Attorney general to work with Board of Corrections
Attorney General Tim Griffin has been ordered to work with the Arkansas State Board of Corrections to obtain an outside attorney for representation. This comes after a judge found that Griffin was in clear violation of his official duty to provide legal counsel to the board. Pulaski County circuit judge Tim Fox said in an order filed yesterday that Griffin is acting “in contravention of his statutory duties to represent the state defendants by using his discretion to apparently not invoke the special counsel procedure, he is apparently attempting to deliberately deprive his state clients of any legal representation of any nature or kind.”
Judge Fox also says the board could take Griffin’s “numerous potentially serious ethics violations” of the state’s rules for attorneys to the Arkansas Judiciary’s Committee on Professional Conduct.
Fox has given Griffin 30 days to come to an agreement with the Board of Corrections.
This case is separate — but being heard at the same time — as the case brought by the Board of Corrections against Governor Sarah Huckabee Sanders and the Secretary of Corrections Joe Profiri. That case is fundamentally about who has authority over the state’s correctional facilities and whether a pair of laws passed earlier this year that transfer that power from the state board to the governor is constitutional.
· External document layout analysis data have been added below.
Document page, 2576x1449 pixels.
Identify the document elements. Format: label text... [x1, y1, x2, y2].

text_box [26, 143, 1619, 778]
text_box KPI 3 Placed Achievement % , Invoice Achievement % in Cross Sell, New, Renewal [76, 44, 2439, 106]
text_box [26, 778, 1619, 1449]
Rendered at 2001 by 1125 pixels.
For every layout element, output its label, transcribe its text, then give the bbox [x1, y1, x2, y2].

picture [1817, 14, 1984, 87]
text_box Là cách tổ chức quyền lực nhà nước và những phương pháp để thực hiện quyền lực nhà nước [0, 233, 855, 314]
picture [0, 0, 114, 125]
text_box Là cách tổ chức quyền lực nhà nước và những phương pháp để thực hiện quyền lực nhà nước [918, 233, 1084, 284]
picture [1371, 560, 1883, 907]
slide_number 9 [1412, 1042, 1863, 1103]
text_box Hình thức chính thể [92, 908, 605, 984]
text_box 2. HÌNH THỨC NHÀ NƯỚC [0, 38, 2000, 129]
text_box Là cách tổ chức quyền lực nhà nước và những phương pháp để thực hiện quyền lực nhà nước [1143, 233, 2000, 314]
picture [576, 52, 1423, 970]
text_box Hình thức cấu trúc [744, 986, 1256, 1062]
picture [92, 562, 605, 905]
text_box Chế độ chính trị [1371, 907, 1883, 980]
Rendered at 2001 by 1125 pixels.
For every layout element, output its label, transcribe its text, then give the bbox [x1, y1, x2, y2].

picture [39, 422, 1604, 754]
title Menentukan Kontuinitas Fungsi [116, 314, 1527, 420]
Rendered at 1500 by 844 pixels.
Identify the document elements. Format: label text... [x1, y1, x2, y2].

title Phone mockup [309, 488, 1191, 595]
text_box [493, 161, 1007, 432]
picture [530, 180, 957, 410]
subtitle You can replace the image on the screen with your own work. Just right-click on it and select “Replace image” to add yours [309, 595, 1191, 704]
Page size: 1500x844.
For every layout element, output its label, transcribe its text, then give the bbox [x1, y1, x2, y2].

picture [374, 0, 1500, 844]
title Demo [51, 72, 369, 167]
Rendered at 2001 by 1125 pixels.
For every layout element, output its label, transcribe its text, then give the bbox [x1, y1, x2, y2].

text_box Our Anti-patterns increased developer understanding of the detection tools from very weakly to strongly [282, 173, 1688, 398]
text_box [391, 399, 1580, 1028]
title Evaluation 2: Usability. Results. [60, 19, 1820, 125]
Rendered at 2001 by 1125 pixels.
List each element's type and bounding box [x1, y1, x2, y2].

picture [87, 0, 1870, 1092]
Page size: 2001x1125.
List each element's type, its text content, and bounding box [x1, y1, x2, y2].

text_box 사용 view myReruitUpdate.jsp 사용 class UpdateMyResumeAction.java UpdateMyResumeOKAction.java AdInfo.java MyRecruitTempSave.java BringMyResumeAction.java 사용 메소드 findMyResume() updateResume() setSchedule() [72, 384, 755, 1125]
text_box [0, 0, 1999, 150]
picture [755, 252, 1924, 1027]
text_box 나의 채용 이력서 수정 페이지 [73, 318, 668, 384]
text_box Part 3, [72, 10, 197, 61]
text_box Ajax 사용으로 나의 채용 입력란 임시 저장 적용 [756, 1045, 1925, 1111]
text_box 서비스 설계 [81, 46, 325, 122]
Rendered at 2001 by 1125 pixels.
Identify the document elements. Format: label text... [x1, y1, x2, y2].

Arkansans for Limited Government resubmits their "Arkansas Abortion Amendment"
The ballot question committee Arkansans for Limited Government has resubmitted their proposed constitutional amendment. The popular name for the proposed amendment is now the Arkansas Abortion Amendment. Previously, the committee proposed the popular name “The Arkansas Reproductive Healthcare Amendment,” but Attorney General Tim Griffin rejected both the popular name and the ballot title, citing several issues and concerns.
Jim McHugh, treasurer of Arkansans for Limited Government, said in a press release that they are confident that the language in the new proposal addresses all of the Attorney General’s concerns as well as input from healthcare providers.
Arkansas Department of Transportation releases its traffic management plan ahead of eclipse
The Arkansas Department of Transportation has released its traffic management plan ahead of the 2024 eclipse on April 4. Ellen Coulter, the Media Communications Manager for the department, says they are expecting anywhere from hundreds of thousands of visitors to potentially millions of tourists the day of the eclipse.
“We've been talking with other states that have gone through this and other total solar eclipses to see how they have handled the large influx of traffic," Coulter said. "But we are in a kind of new territory here."
The agency has two main elements to its plan to help deal with the influx - traffic reduction and control. They are recommending visitors extend their stay; data shows that up to 80% of tourists left immediately after sunlight returned in the 2017 solar eclipse, but they are prepared to deal with traffic by reducing lane closures and active work zones.
“We are encouraging people to stay a while," Coulter said. "If you can at all help it, please do not leave right with the eclipses over; stay an extra night."
The department predicts that other than interstates, state highways 65 and nine will likely be the most affected.
“We get the sense that a lot of the general public who are not thinking about it everyday like we are they don't even know that an eclipse is happening on April 8," Coulter said. "So right now, it's just getting the word out because the last thing we want is for someone to be driving down the interstate, and it gets pitch black at 1:45 in the afternoon and they don't know what's happening and it's gridlock.”
The solar eclipse is expected to move northeast from Arkansas' southwest corner beginning at 1:46 p.m. and leave the state at 2 p.m. near Pocahontas. The total viewing time is expected to last about four minutes.